### Trecho do documento:
========================================

SONETOS E SONATAS — DUAS VERTENTES DA MESMA ORIGEM…
- Considerações Iniciais
A proximidade sonora dos vocábulos (soneto / sonata) denuncia a fonte comum, entre as duas formas: soneto — estrutura do gênero literário; sonata — estrutura do gênero musical.
O que o ouvido acusa sinaliza a absoluta concordância com a origem dos termos, ambas as formas — soneto e sonata — provém da mesma raiz latina “sonare”, ou seja, aquilo que é composto com a função prioritária de soar (de preferência, claro, de maneira harmoniosa).
Temos, portanto, duas formas consagradas, de modo especial no período Clássico, cuja intenção primeira é agraciar nossos ouvidos com peças primorosas.
Muito embora o soneto, enquanto expressão poética, anteceda o período Clássico, o classicismo estampou a relevância dessa forma lírica, por excelência. Sua origem, geralmente atribuída ao italiano Francesco Petrarca, no século XIV (1304-1374), é contestável, pois temos notícia de idêntica estrutura poética usada um século antes por Giacomo de Lentini, inspirado na poesia popular da Sicília.

========================================

Entradas extraídas de uma coleção:
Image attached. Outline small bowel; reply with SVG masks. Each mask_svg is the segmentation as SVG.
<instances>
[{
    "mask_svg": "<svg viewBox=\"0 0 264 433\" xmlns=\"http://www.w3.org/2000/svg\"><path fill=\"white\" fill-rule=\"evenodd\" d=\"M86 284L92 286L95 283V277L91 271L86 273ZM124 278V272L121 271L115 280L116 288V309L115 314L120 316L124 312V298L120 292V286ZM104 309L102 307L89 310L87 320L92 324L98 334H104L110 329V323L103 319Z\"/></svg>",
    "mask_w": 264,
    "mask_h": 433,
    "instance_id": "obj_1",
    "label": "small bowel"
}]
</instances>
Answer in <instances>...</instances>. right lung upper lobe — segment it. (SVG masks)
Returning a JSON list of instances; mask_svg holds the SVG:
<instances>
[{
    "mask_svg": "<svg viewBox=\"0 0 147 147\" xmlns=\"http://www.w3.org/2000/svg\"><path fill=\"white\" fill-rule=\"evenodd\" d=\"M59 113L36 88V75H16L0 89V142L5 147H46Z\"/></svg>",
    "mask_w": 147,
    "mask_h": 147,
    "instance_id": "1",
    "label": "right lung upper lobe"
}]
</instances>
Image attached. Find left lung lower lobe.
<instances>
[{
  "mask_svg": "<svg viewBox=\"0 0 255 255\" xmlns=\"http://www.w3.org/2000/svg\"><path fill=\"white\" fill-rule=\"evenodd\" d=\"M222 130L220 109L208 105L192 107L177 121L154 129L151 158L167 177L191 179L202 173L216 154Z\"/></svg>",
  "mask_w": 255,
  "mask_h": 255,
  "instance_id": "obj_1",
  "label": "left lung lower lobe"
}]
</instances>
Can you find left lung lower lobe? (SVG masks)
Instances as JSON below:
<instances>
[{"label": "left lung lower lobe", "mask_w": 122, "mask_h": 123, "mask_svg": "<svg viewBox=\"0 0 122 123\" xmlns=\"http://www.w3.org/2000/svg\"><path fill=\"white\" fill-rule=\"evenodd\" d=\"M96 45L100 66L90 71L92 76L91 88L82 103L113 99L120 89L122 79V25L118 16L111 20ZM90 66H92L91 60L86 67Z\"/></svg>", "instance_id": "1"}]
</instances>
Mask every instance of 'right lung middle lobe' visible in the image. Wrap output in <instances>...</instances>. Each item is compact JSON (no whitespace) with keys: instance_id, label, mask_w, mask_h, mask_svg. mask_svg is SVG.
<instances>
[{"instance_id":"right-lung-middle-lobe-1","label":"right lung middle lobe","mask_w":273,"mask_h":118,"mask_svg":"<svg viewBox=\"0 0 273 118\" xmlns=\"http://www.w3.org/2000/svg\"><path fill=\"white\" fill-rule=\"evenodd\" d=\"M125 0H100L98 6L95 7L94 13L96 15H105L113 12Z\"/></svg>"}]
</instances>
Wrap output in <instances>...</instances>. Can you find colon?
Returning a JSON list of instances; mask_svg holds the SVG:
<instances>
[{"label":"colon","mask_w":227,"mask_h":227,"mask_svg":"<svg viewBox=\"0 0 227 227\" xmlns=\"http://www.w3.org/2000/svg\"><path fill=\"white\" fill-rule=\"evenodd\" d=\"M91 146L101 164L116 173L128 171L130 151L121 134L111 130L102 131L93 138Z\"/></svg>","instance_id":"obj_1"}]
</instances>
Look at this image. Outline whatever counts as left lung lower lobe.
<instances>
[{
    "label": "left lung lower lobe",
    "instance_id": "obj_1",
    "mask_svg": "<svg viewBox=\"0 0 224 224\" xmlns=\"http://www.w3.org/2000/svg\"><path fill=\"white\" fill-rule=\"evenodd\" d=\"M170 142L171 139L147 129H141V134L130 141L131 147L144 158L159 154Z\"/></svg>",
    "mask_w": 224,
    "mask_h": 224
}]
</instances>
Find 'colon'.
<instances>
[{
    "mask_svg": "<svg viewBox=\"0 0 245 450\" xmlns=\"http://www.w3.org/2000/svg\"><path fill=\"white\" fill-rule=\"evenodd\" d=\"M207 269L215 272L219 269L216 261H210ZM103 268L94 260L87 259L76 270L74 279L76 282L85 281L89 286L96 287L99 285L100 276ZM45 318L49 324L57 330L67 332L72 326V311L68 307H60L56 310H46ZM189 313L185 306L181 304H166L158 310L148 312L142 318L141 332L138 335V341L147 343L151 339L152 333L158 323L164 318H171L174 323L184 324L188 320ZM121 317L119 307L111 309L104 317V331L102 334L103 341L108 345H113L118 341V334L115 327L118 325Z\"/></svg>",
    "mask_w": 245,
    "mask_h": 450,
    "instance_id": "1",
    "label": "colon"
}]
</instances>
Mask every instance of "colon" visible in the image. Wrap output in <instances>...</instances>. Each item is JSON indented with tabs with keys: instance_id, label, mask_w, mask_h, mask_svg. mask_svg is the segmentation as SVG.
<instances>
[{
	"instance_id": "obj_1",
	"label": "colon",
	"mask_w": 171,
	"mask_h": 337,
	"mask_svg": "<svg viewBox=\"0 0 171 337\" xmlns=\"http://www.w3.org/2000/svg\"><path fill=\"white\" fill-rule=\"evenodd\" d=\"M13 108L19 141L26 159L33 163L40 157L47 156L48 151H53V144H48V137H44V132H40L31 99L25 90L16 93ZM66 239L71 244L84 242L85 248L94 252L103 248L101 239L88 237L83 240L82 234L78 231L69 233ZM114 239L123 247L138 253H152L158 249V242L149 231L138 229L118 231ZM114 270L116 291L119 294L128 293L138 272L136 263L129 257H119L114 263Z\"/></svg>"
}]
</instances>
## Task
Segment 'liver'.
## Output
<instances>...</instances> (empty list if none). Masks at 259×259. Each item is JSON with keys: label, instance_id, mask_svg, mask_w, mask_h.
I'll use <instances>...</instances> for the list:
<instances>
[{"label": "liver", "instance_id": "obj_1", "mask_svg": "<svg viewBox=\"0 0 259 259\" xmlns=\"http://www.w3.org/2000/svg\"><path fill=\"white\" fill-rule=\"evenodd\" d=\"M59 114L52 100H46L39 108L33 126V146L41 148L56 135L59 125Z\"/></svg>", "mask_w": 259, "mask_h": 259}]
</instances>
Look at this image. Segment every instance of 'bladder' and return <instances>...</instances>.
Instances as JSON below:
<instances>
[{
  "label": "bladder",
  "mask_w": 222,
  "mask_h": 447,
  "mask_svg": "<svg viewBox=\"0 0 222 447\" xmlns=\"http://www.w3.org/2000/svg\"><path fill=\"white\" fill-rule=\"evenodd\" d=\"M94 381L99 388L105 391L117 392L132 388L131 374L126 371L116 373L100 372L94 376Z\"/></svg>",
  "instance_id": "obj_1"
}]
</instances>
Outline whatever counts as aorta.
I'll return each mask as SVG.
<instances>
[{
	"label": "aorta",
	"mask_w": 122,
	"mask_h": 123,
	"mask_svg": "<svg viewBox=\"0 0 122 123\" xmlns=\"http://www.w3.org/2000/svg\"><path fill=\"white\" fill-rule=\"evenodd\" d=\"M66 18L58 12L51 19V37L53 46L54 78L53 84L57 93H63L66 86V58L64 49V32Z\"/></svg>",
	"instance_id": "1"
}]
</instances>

========================================

### Enunciado 1:
Copie do texto sobre sonetos e sonatas o trecho que começa em "SONETOS E SONATAS" e termina em "com peças primorosas.".
### Enunciado 2:
Localize na listagem todas as linhas em que aparece a palavra "segmentation" e transcreva-as.

### Resultado correto 1:
SONETOS E SONATAS — DUAS VERTENTES DA MESMA ORIGEM…
- Considerações Iniciais
A proximidade sonora dos vocábulos (soneto / sonata) denuncia a fonte comum, entre as duas formas: soneto — estrutura do gênero literário; sonata — estrutura do gênero musical.
O que o ouvido acusa sinaliza a absoluta concordância com a origem dos termos, ambas as formas — soneto e sonata — provém da mesma raiz latina “sonare”, ou seja, aquilo que é composto com a função prioritária de soar (de preferência, claro, de maneira harmoniosa).
Temos, portanto, duas formas consagradas, de modo especial no período Clássico, cuja intenção primeira é agraciar nossos ouvidos com peças primorosas.

### Resultado correto 2:
Image attached. Outline small bowel; reply with SVG masks. Each mask_svg is the segmentation as SVG.
Mask every instance of "colon" visible in the image. Wrap output in <instances>...</instances>. Each item is JSON indented with tabs with keys: instance_id, label, mask_w, mask_h, mask_svg. mask_svg is the segmentation as SVG.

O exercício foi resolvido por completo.